Researchers are training AI to take our advice
In bid to keep the unexpected at bay, lab makes algorithms that accept human guidance
SAN FRANCISCO— At OpenAI, the artificial intelligence lab founded by Tesla’s chief executive, Elon Musk, machines are teaching themselves to behave like humans. But sometimes, this goes wrong.
Sitting inside OpenAI’s San Francisco offices on a recent afternoon, researcher Dario Amodei showed off an autonomous system that taught itself to play Coast Runners, an old boat-racing video game. The winner is the boat with the most points that also crosses the finish line.
The result was surprising: The boat was far too interested in the little green widgets that popped up on the screen. Catching these widgets meant scoring points. Rather than trying to finish the race, the boat went point-crazy. It drove in endless circles, colliding with other vessels, skidding into stone walls and repeatedly catching fire.
Amodei’s burning boat demonstrated the risks of the AI techniques that are rapidly remaking the tech world. Researchers are building machines that can learn tasks largely on their own. This is how Google’s DeepMind lab created a system that could beat the world’s best player at the ancient game of Go. But as these machines train themselves through hours of data analysis, they may find their way to unexpected, unwanted and perhaps harmful behaviour.
That’s a concern as such techniques move into online services, security devices and robotics. Now, a small community of AI researchers, including Amodei, is starting to explore mathematical techniques that aiming to keep the worst from happening.

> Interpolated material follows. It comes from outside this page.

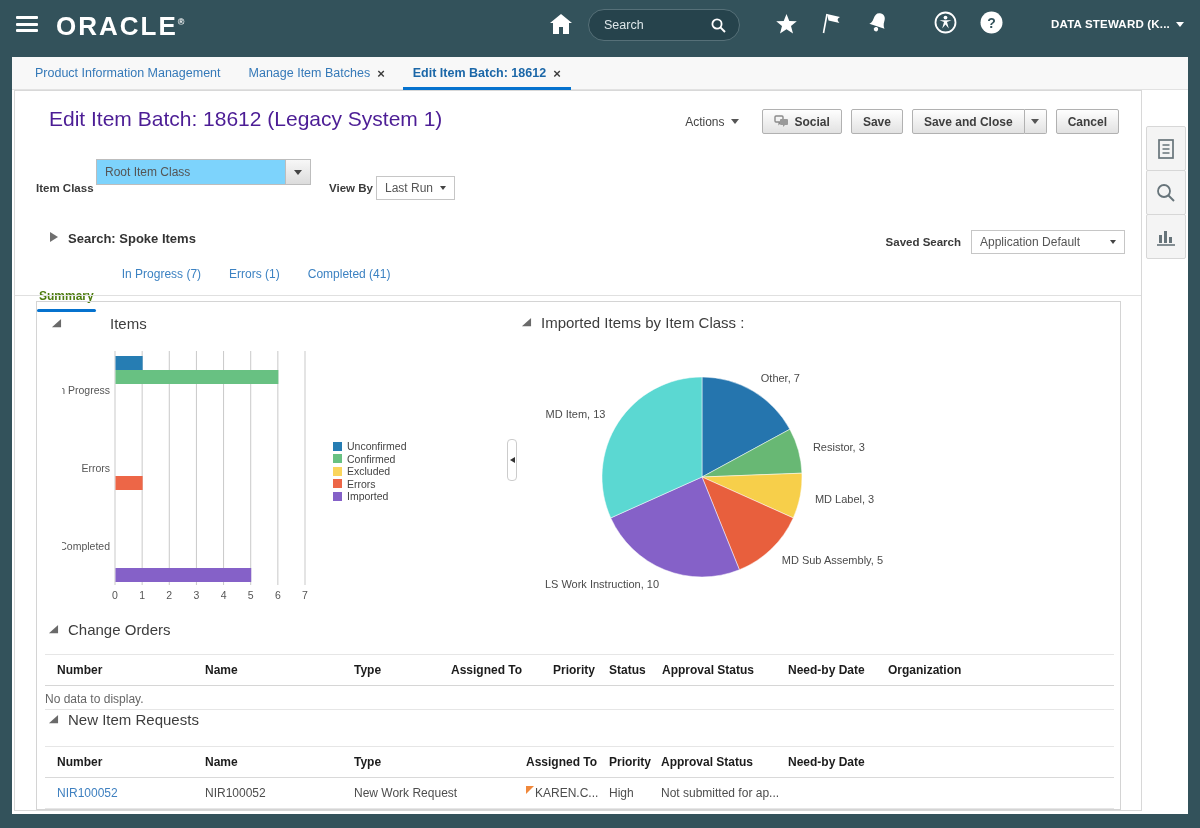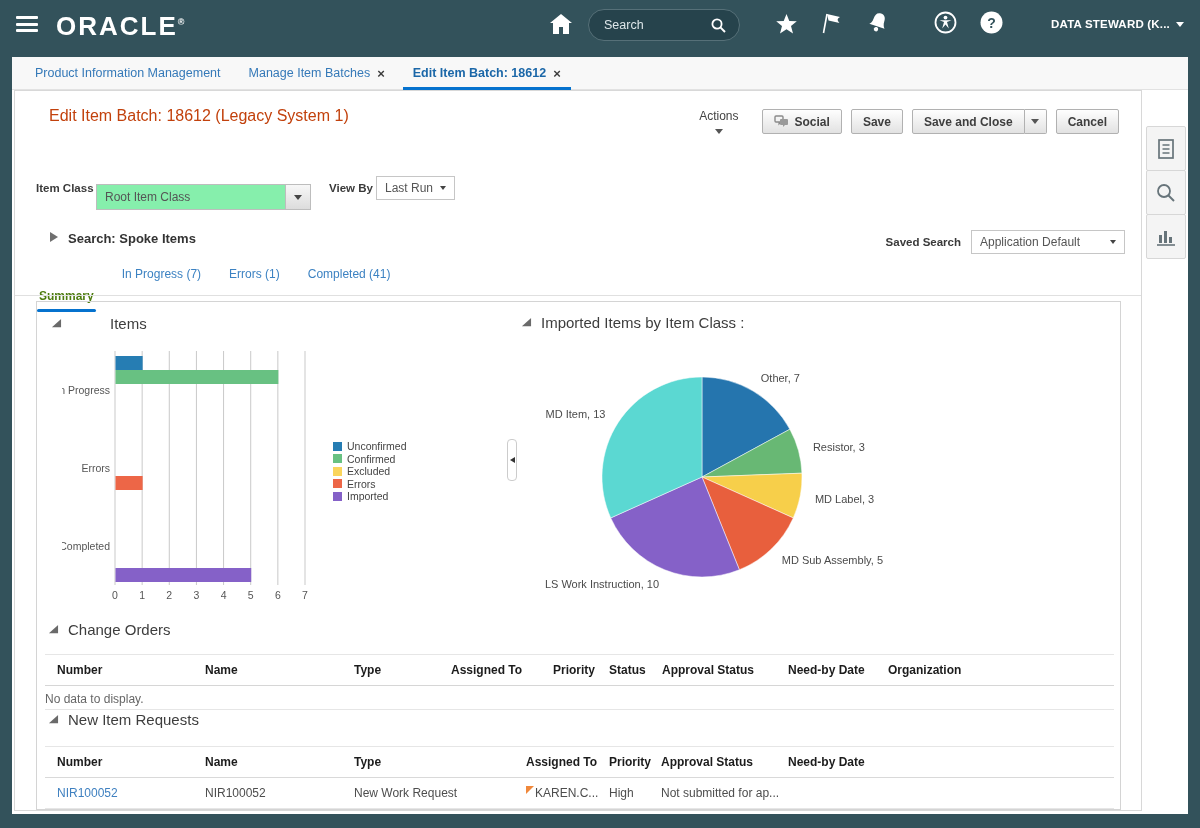"Edit Item Batch: 18612 (Legacy" #page-title { color: #c2410c -> #4c1d95; font-size: 16px -> 21px }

At OpenAI, Amodei and his col- league Paul Christiano are developing algorithms that can not only learn tasks through hours of trial and error, but also receive guidance from human teachers along the way.
With a few clicks here and there, the researchers have a way of showing the autonomous system that it needs to win points in Coast Runners while also moving toward the finish line. They believe that these kinds of algorithms — a blend of human and machine instruction — can help keep automated systems safe.
For years, Musk, along with other pundits, philosophers and technologists, have warned machines could spin outside our control and learn malicious behaviour their designers didn’t anticipate. At times, these warnings have seemed overblown, given that today’s autonomous car systems can even get tripped up by the most basic tasks, such as recognizing a bike lane or a red light.
But researchers such as Amodei are trying to get ahead of the risks. In some ways, what these scientists are doing is a bit like a parent teaching a child right from wrong.
Many specialists in the AI field believe a technique called reinforcement learning — a way for machines to learn specific tasks through extreme trial and error — could be a primary path to artificial intelligence. Researchers specify a particular reward the machine should strive for and as it navigates a task at random, the machine keeps close track of what brings the reward and what doesn’t. When OpenAI trained its bot to play Coast Runners, the reward was more points.
This video-game training has realworld implications. If a machine can learn to navigate a racing game such as Grand Turismo, researchers believe, it can learn to drive a real car. This is why Amodei and Christiano are working to build reinforcement learning algorithms that accept human guidance along the way. This can ensure systems don’t stray from the task at hand.
Much of this work is still theoretical. But given the rapid progress of AI techniques and their growing importance across so many industries, researchers believe starting early is the best policy.
“There’s a lot of uncertainty around exactly how rapid progress in AI is going to be,” said Shane Legg, who oversees the AI safety work at DeepMind.